# [Exercise details]
In the bolt-loosening text, substitute "hexagonal prism" for "hexahedron" and write out the portion that begins at "Because the bolt" and stops after "0° to 360°.".

2. Materials and Methods

2.1. Overview

Figure 2 shows the proposed framework that consists of two main steps:

• The detection of the corner key points through YOLOv7-pose. The average coordinates of 6 corner key points are regarded as the center of each bolt;
• According to the position relationship between neighboring the bolts, calculate the rotation angles for the loose bolts.

2.2. Datasets Establishment

The datasets used in this paper, collected by us, are divided into two main categories: real datasets and synthetic datasets.

2.2.1. Real Datasets

Figure 3 shows the test structure used, in which multiple bolts can be fitted at the same time. The test structure consists of three iron plates, two of which are used as supports, and a large horizontal plate for the installation of nine M28 bolts. The plate dimensions were 400 mm, 240 mm wide, and 10 mm thick. The spacing between the bolts was 70 mm. Smartphones were used to acquire images of the bolts, which were taken at different angles and distances. The specifications of the onboard camera of the smartphone are shown in

Table 1. Smart phone camera specifications.

Parameters	Value
Size	4032 × 3024 pixels
Vertical resolution	72 dpi
Horizontal resolution	72 dpi
Bit depth	24
Aperture	f/1.8

. the photographs obtained (4032 × 3024 pixels) were cropped into several images containing only one bolt. A total of 300 bolt images were eventually obtained. In order to improve the training speed of the deep learning algorithm, the width of all the cropped obtained images was uniformly converted to 640 pixels. We used Labelme annotation software to annotate the bolt images with bolts and key points, as shown in Figure 4.

Because the bolt is a hexahedron, if the corner points are not sequentially numbered, there will be no difference for every 60 degrees of bolt rotation, and this would make it impossible to detect bolt loosening angles above 60 degrees. Therefore, we started with the first corner point on the right side of the “JSL” mark as a reference and labeled 6 corner points in a clockwise direction, as shown in Figure 5. In this way, the corner points labeled sequentially can one-by-one correspond to the results of key-point detection. The detection range of the bolt loosening angle can be extended from 0° to 360°.

The real dataset was divided into the training set (200 images), validation set (50 images), and test set (50 images) according to the ratio of 4:1:1.

2.2.2. Synthetic Datasets

Synthetic datasets, obtained with the help of data-enhancing techniques and game engines, have been used in important roles for pathological image recognition [38], 3D point cloud semantic recognition [39], and other fields because of their capability to effectively solve the problem of the shortage of real image data and the high time cost of manual labeling. In the field of key-point detection, it is time and labor costly for a research team to build a large-scale dataset independently for a specific target. In this paper, we established a method that could automatically generate synthetic datasets through the following 3 steps.

(1)

Bolt high-fidelity modeling

We used 3D scanning technology to convert a bolt into a digital model. The model was imported into Blender 3.4, the surface was smoothed, and the materials and mapping were adjusted. The bolt model was made to show the same color and glossiness as the real world under various lighting conditions. The bolt digital model is shown in Figure 6.

(2)

# [Input data]
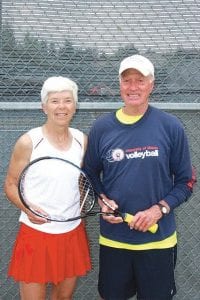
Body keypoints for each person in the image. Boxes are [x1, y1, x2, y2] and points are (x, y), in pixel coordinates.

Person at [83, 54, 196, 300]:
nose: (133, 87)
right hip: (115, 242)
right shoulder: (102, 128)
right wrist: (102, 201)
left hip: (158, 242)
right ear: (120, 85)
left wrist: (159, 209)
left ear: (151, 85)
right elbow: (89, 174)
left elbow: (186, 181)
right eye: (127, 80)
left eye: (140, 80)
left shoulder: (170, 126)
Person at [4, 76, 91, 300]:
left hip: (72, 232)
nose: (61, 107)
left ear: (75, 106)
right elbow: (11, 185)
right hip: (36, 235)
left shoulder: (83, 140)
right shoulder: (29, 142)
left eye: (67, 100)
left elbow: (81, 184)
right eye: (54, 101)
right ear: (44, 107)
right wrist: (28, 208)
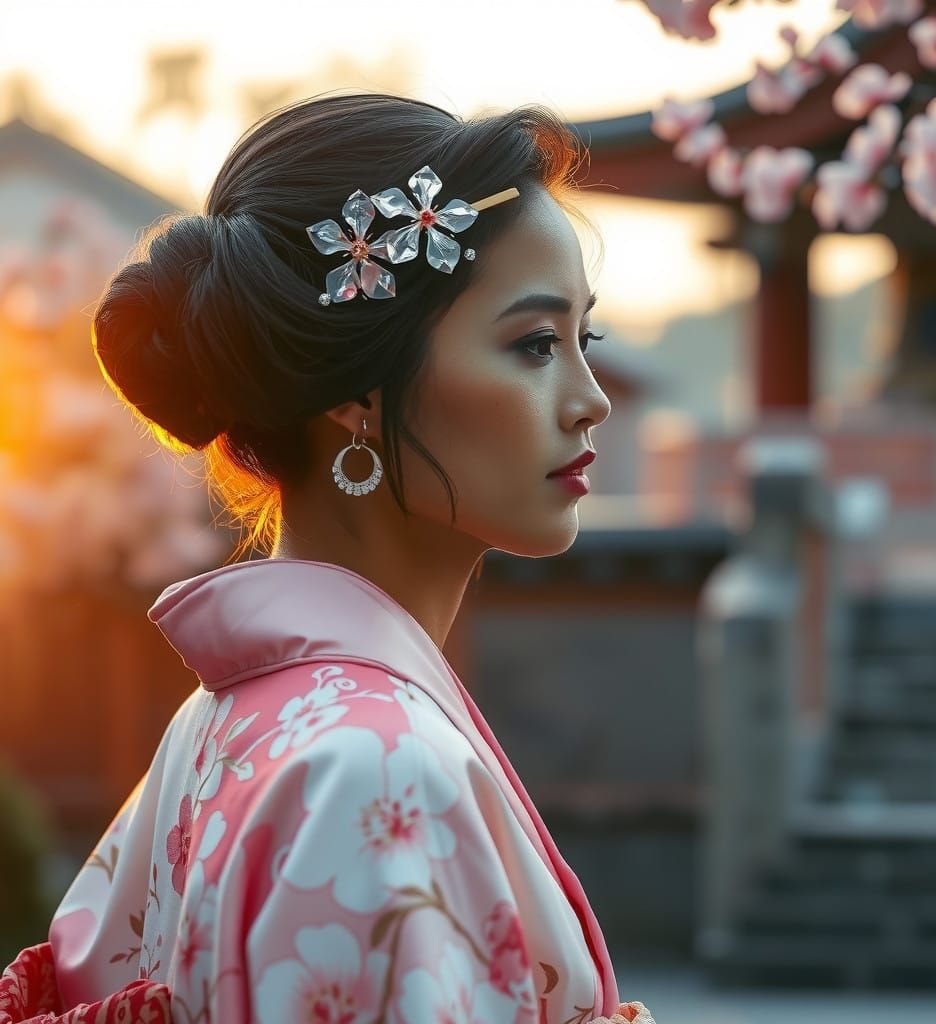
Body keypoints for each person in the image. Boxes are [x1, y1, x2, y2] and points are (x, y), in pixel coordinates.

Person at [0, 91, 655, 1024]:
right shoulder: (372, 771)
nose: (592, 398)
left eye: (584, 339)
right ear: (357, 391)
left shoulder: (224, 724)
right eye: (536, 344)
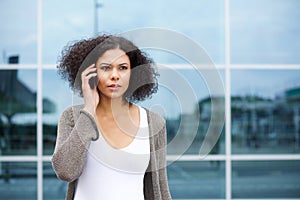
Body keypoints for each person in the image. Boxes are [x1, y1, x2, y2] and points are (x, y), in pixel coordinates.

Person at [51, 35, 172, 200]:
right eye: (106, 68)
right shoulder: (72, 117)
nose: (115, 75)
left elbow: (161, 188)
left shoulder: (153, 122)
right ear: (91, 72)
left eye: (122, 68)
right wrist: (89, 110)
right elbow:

# [Answer space]
Because the bolt is a hexagonal prism, if the corner points are not sequentially numbered, there will be no difference for every 60 degrees of bolt rotation, and this would make it impossible to detect bolt loosening angles above 60 degrees. Therefore, we started with the first corner point on the right side of the “JSL” mark as a reference and labeled 6 corner points in a clockwise direction, as shown in Figure 5. In this way, the corner points labeled sequentially can one-by-one correspond to the results of key-point detection. The detection range of the bolt loosening angle can be extended from 0° to 360°.